ビジネス・リサーチ・カンパニーの最新の調査によると、世界のBNPL市場規模は2024年に2,315億米ドルに達し、2025年には年平均成長率(CAGR)48.4%で急成長を続けると予測されています。

BNPLの利用率は若年層が最も高いと考えられます。しかしながら、Brite社の2024年インスタントエコノミー決済インサイトレポートによると、BNPLはEUと英国全体で2番目に利用率の低いインスタント決済手段であり、成人の25%未満しか利用していないことが示されています。

2025年には、BNPLは小売業から旅行、教育、ヘルスケアに至るまで、より多くの業界に浸透すると予想されます。JPモルガン・チェースなどのグローバル銀行は、消費者向け融資サービスの提供において、サードパーティのBNPLプロバイダーと競合することになります。

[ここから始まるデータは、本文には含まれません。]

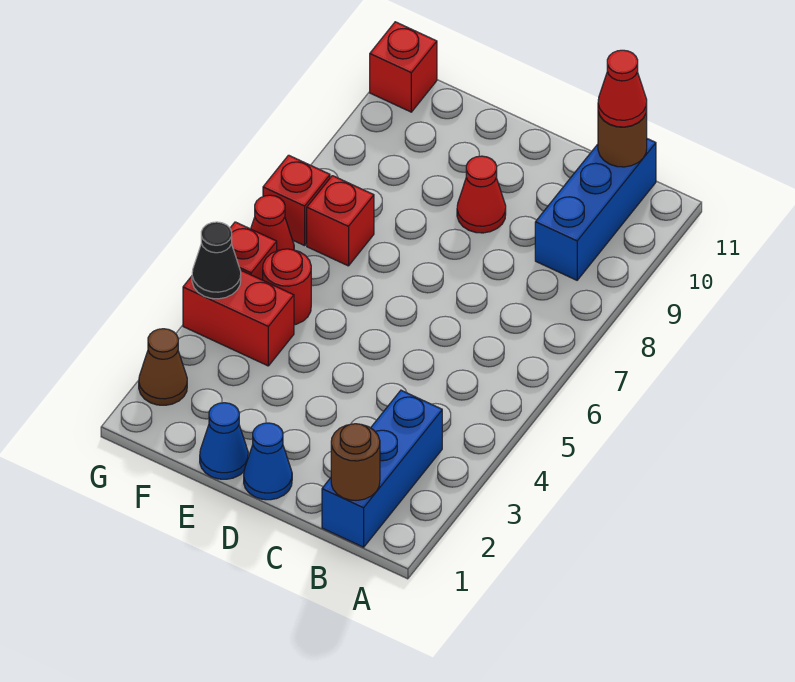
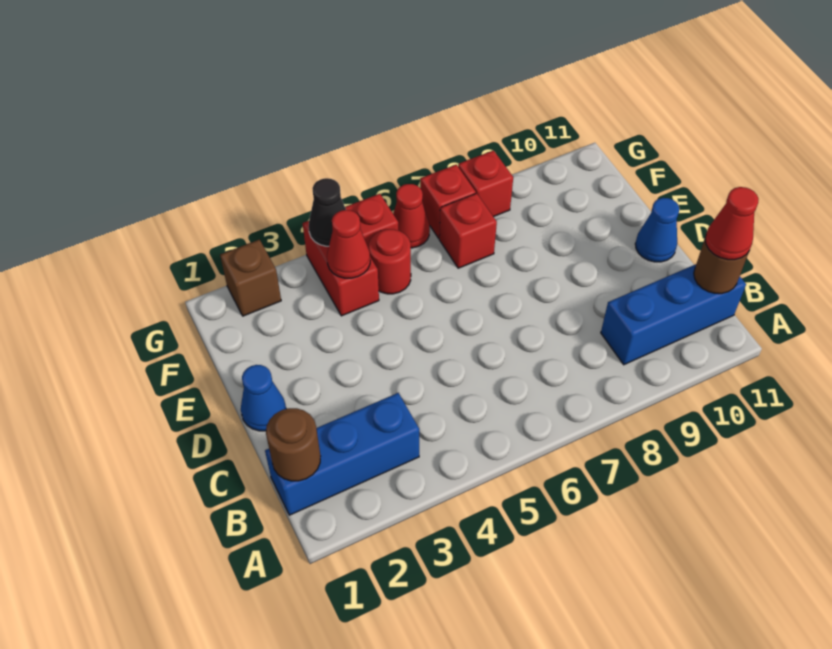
red cone D9 level 1 -> red cone F4 level 2
blue cone E1 level 1 -> blue cone D11 level 1
brown cone G2 level 1 -> brown brick G2 level 1
red brick G11 level 1 -> red brick G8 level 1

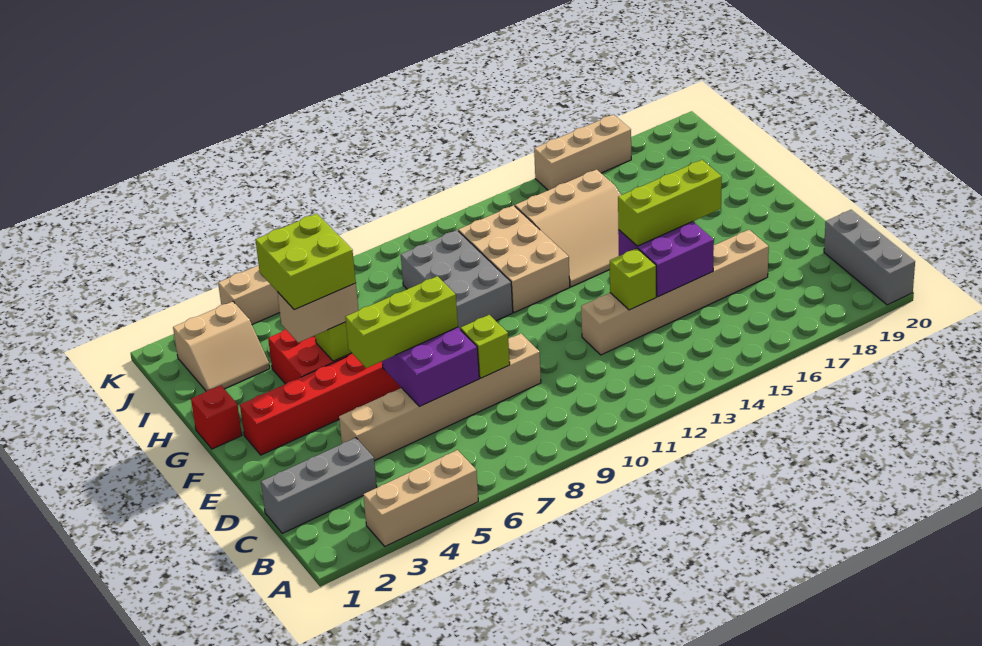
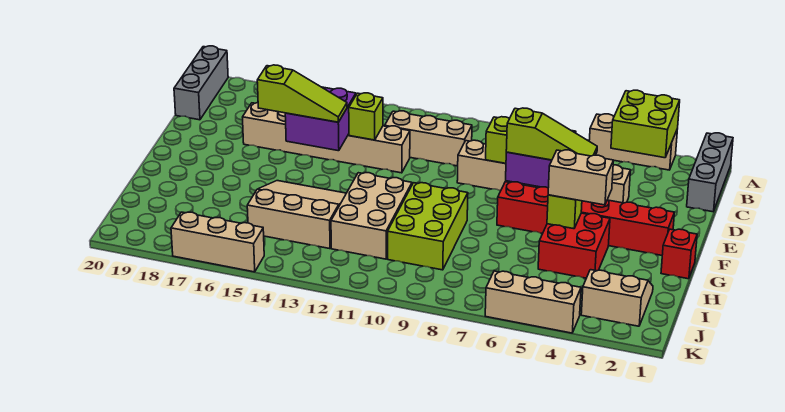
grey brick C1:C3 level 1 -> grey brick A1:C1 level 1
none -> tan brick C10:C12 level 1
lime brick E5:E7 level 3 -> lime slope E5:E7 level 3 top 7
lime brick E14:E16 level 3 -> lime slope E14:E16 level 3 top 16
lime brick G4:H5 level 4 -> lime brick A3:B4 level 2
grey brick G9:I10 level 1 -> lime brick G9:I10 level 1

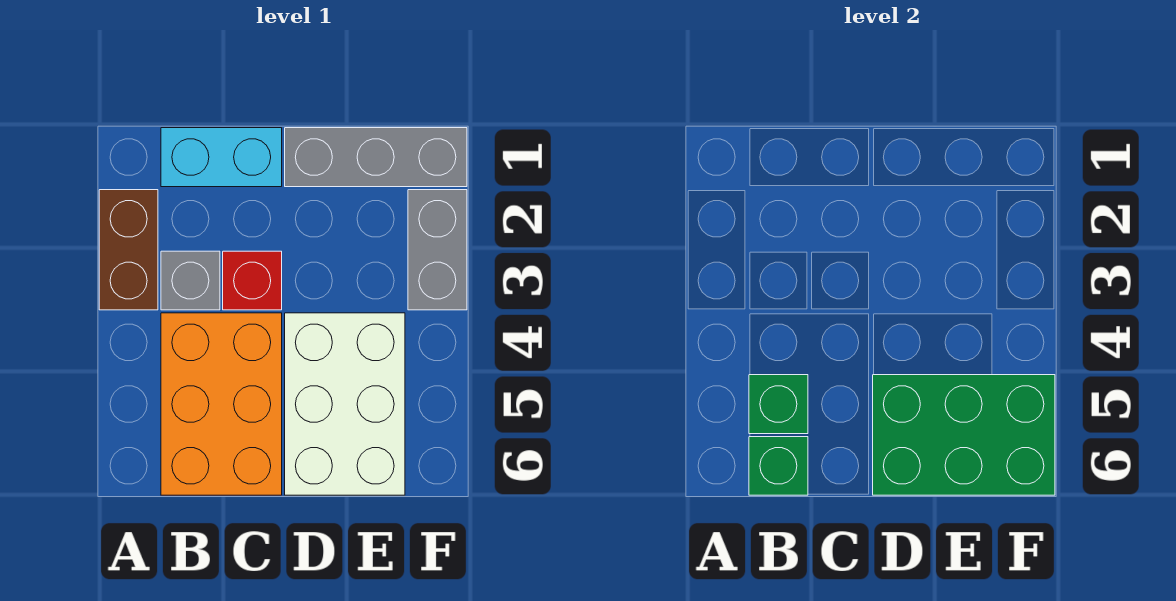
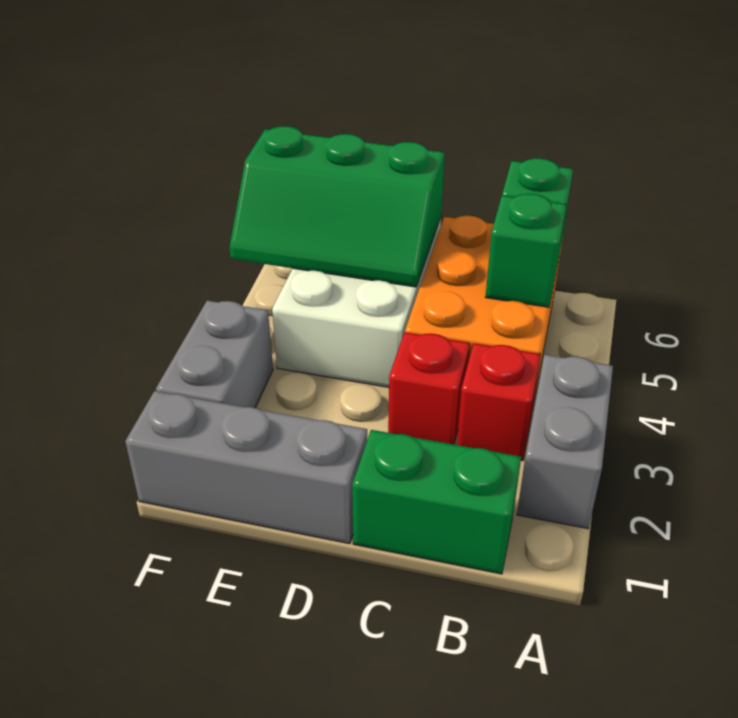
brown brick A2:A3 level 1 -> grey brick A2:A3 level 1
cyan brick B1:C1 level 1 -> green brick B1:C1 level 1
grey brick B3 level 1 -> red brick B3 level 1
green brick D5:F6 level 2 -> green slope D5:F6 level 2 top 6

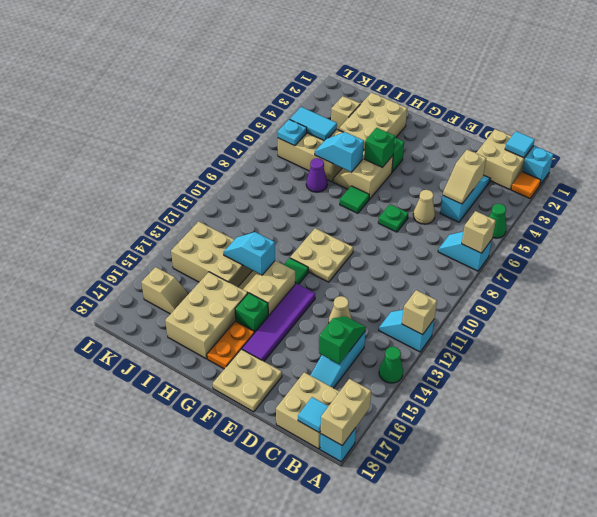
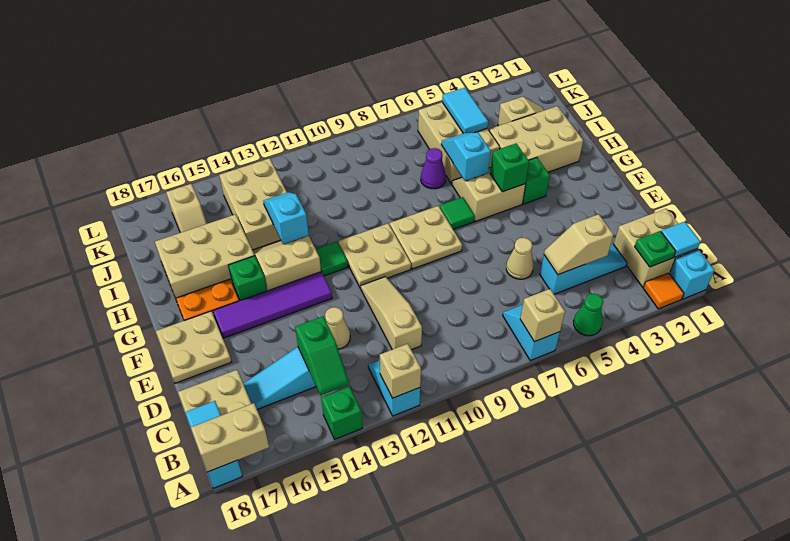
green cone A14 level 1 -> green brick A14 level 1
none -> tan slope C11:E11 level 1 top C
green slope C14:C15 level 2 top 15 -> green slope B14:C14 level 2 top C
green plate E7 level 1 -> green plate B2 level 2
none -> tan plate F8:G9 level 1
cyan plate K6 level 2 -> none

2025年は、世界中の多くの政府機関がBNPL取引に特化した透明性の向上、安全な融資、より厳格な評価ガイドラインの確立を目指すことから、消費者保護にとっても極めて重要な年となるでしょう。

BNPLに関するよくある質問

BNPL はクレジットカードと同じですか?

ある意味で、クレジットカードはBNPLに似ています。どちらも少額取引に利用できる消費者金融オプションであり、迅速な取引承認が可能です。ただし、クレジットカードは事前承認制であるため、顧客と加盟店の両方にとって手数料が大幅に低くなります。

BNPL は信用スコアに影響しますか?

部分的には影響します。チェックアウト時のソフトクレジットチェックは顧客のクレジットスコアに影響しませんが、支払い不履行や未払いは影響します。

BNPL はオンラインショッピングに安全ですか?

はい、BNPL 支払いは、加盟店プロセッサの支払いゲートウェイと統合されると、同じ不正監視および保護機能を利用できるようになります。